Handicapping / classes for OWR racesgreenspun.com : LUSENET : Open-water rowing : One Thread
Just walked past the plaque I got for winning fixed seat singles in the Blackburn using my ducker back in 89 when you run whut you brung... It reminded me about something that floated through the group some messages ago.
Boat class now in OWR is by number of rowers and some times loosely by working or livery or dory. But it seems to me that the number of purpose built boats has been going up and not so many folks have been showing up in the traditional standbys. So I wonder if it is time to add a category or two, at least differentiate between tradionally built: frames and metal fastening vs. modern. With the exception of Adirondack guideboats it usually means 60 to 100 lbs. Or maybe a simple weight class. For fixed singles 100 lbs and under, over 100. For doubles the magic number might be 150 lbs. Thoughts? What do the oarmaster results show by weight?
-- Ben Fuller (email@example.com), December 21, 2000
You are correct. The unregulated "arms race" hasn't been good for open water competition. We need rules that make each competitor feel that he or she's is rowing against others in similar craft. If participation is to increase there has to be a comprehensive system for classifying all craft entered in these races. The Oarmaster Trials and other races have yielded a wealth of data on which to base a classification system. I've written and submitted articles on my proposal for a system of classification but none of the publications that usually deal with these topics was interested in publishing them. The trouble isn't so much a matter of coming up with a proper set of guidelines. The problem is getting the organizers to accept and implement them. This issue was discussed at length in regard to Barry Donahue's query about the Oarmaster Trials. See Oarmaster. Good luck in this matter.
Andre de Bardelaben
-- Andre de Bardelaben (firstname.lastname@example.org), December 21, 2000.

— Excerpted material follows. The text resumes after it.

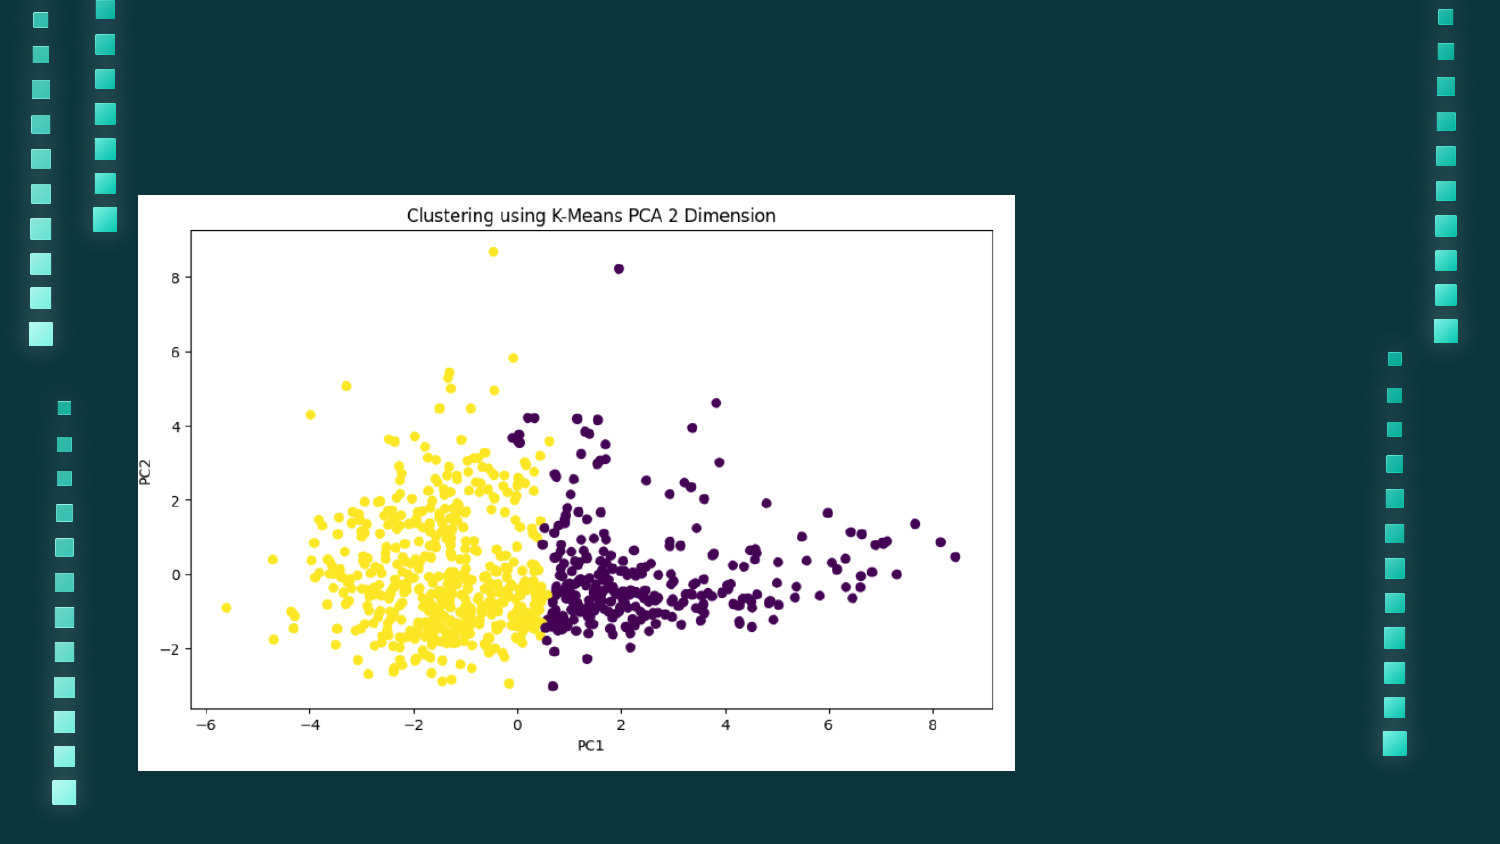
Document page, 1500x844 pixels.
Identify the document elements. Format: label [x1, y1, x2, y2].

picture [138, 195, 1016, 771]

The Snow Row is coming up. Is this something Mr McCabe would give some thought to? Possibly a "traditional" class. The winners of the Oarmaster as I remember were consitantly light, easily rowed boats. However bad my 350 pound cedar on oak whitehall did year after year in the Oarmaster trials, myself and a buddy managed to come in first in the livery doubles class at the Snow Row one realy windy, choppy, and cold year. But then again the boat was designed for those conditions in that geographical
-- Barry Donahue (email@example.com), December 23, 2000.
I think race organizers might well be willing to set up some more classes, but it is the rowers that need to promote them. Don't know if any organizers monitor this list.... Actually McCabe at least breaks the oag boats into at least two classes, livery and working which is better than most races do. And as far as the sliders are concerned, probably the only system that will work is the recreational/ racing with a L-to-B ratio for each; I think the Blackburn does this and I know they do it for kayaks. It is more than is done for the oag boats.
-- Ben Fuller (firstname.lastname@example.org), December 23, 2000.
More thought needs to be done on this. My boat is 18'long, 5'beam, and weighs about 280 pounds. It is a double, and in the Snow Row it is classed as a livery double.In size and weight it is much closer to a traditional work boat than to a livery boat. There will be stretched Glouster Gulls That are 1/2 the size and weight classed as work boat doubles. It seems that some formula that considers lenght,beam, and weight might be more workable than type of boat names that don't consider anything else. Handicapping by time might also be valuable so that we all could be directly competing against one another.
-- Jeffrey Roderick (lanaruel @ Yahoo.com), January 22, 2001.
Is anyone in contact with Ed at Hull? Perhaps someone could persuade him to have another look at his classes. If he wants to go with the two livery and work, maybe there is a glue and metal class in each, so you don't get a gloucester gull against a banks in the work and a stripper against a metal whitehall in the livery.